Hyperlokal vs. Print: Schwörbel & Kotsch

prenzbergExtra nah dran

Der eine trägt Karo und graues Haar, der andere Turnschuhe und Hornbrille – Ralph Kotsch und Philipp Schwörbel (v.l.n.r., Foto: Sebastián Laraia) unterscheiden sich nicht nur optisch, auch inhaltlich stehen sie für verschiedene Positionen: Kotsch als Lokalchef und Mitglied der Chefredaktion der Berliner Zeituung, Schwörbel als Gründer der hyperlokalen Onlinezeitung Prenzlauer Berg Nachrichten. Zu deren Umwandlung in ein digitales Magazin für zahlende Mitglieder dokumentieren  freitagsmedien ein Gespräch über Graswurzeljournalismus und die Zukunft des Lokalen, als die PBN noch rein werbefinanziert waren.

Von Jan Freitag

freitagsmedien: Die Menschen sind wieder Nomaden, ihre Beweglichkeit nimmt zu, die Sesshaftigkeit ab. Welche Rolle spielt da der Lokaljournalismus?
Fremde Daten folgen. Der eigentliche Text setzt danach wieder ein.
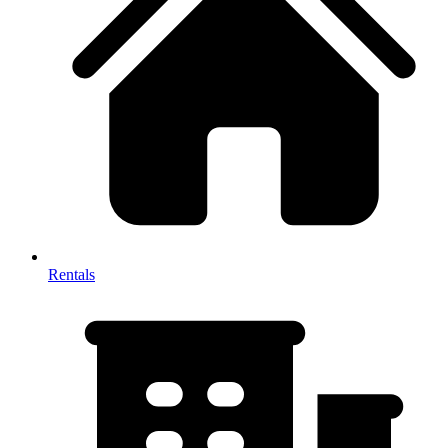
Rentals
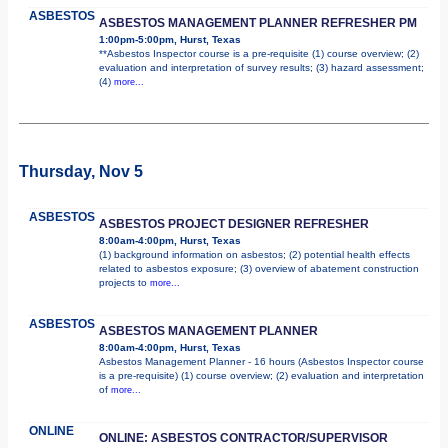
ASBESTOS
ASBESTOS MANAGEMENT PLANNER REFRESHER PM
1:00pm-5:00pm, Hurst, Texas
**Asbestos Inspector course is a pre-requisite (1) course overview; (2)
evaluation and interpretation of survey results; (3) hazard assessment;
(4)
more...
Thursday, Nov 5
ASBESTOS
ASBESTOS PROJECT DESIGNER REFRESHER
8:00am-4:00pm, Hurst, Texas
(1) background information on asbestos; (2) potential health effects
related to asbestos exposure; (3) overview of abatement construction
projects to
more...
ASBESTOS
ASBESTOS MANAGEMENT PLANNER
8:00am-4:00pm, Hurst, Texas
Asbestos Management Planner - 16 hours (Asbestos Inspector course
is a pre-requisite) (1) course overview; (2) evaluation and interpretation
of
more...
ONLINE
ONLINE: ASBESTOS CONTRACTOR/SUPERVISOR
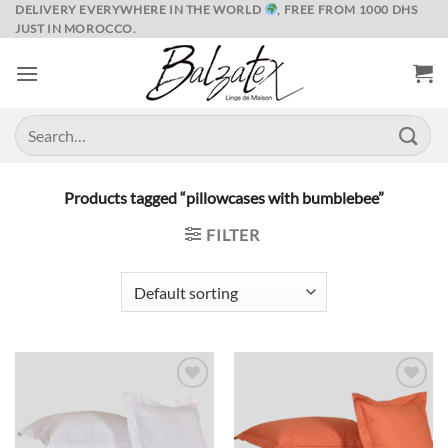
Skip
DELIVERY EVERYWHERE IN THE WORLD
, FREE FROM 1000 DHS
JUST IN MOROCCO.
to
content
Search
for:
Products tagged “pillowcases with bumblebee”
FILTER
Ajouter
Ajouter
à la liste
à la liste
de
de
souhaits
souhaits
Ralph Kotsch: Lokaljournalismus wird immer wichtig bleiben, egal, wie sich die Menschen bewegen. Immer, wenn sie irgendwo sesshaft werden, und sei es für kurze Zeit, interessieren sie sich für ihr Umfeld.

Philipp Schwörbel: Da stimme ich zu. Weil den Menschen wichtig ist, was vor ihrer Haustür passiert. Gerade auch in Prenzlauer Berg, wo die Fluktuation enorm ist.

Kotsch: Der Nachteil kurzer Verweildauern ist allerdings, dass Leser ihr Zeitungsabo schneller kündigen oder gar nicht erst abschließen. Für das Marketing mögen sich dadurch neue Herausforderungen ergeben, für uns Journalisten bleibt die Arbeit im Kern gleich. Mal abgesehen davon, dass wir Neuankömmlingen die Stadt erklären müssen, ohne Alteingesessene zu langweilen.

Schwörbel: Es ist eine Mär zu glauben, dass unser Leben sich nur noch digital und global abspielt, nur weil wir mobiler geworden sind. Das Leben ist doch zu geschätzten 95 Prozent lokal.

Kotsch: Das sehen wir auch auf unserer Website: Unter den Top 3 der meistgeklickten Beiträge unserer Onlineredaktion sind meist lokale Themen.

Und doch werfen Sie, Herr Schwörbel, regionalen Blättern wie der Berliner Zeitung vor, die Lokalberichterstattung zu vernachlässigen.

Schwörbel: Die Kritik ist etwas differenzierter: Die großen Berliner Tageszeitungen haben sich nicht aus der Berlin-Berichterstattung, sondern aus der lokalen Bezirksberichterstattung zurückgezogen. Das wird Herr Kotsch kaum bestreiten. Doch was Sie da einen Vorwurf nennen, nenne ich eher nüchtern eine Tatsache. Und wir füllen diese Lücke.

Kotsch: Wir machen tatsächlich nicht mehr so viel Bezirksberichterstattung wie in früheren Jahren. Aber man muss das im Licht einer längeren Entwicklung betrachten: Alle großen Berliner Zeitungen haben mit Subregionalisierung und bezirklichen Lokalteilen experimentiert. Für die Auflage hat das nichts gebracht, aber es hat viel Geld gekostet. Und wenn das Leserinteresse derart gering ist, muss man am Ende die Frage nach dem Nutzen stellen.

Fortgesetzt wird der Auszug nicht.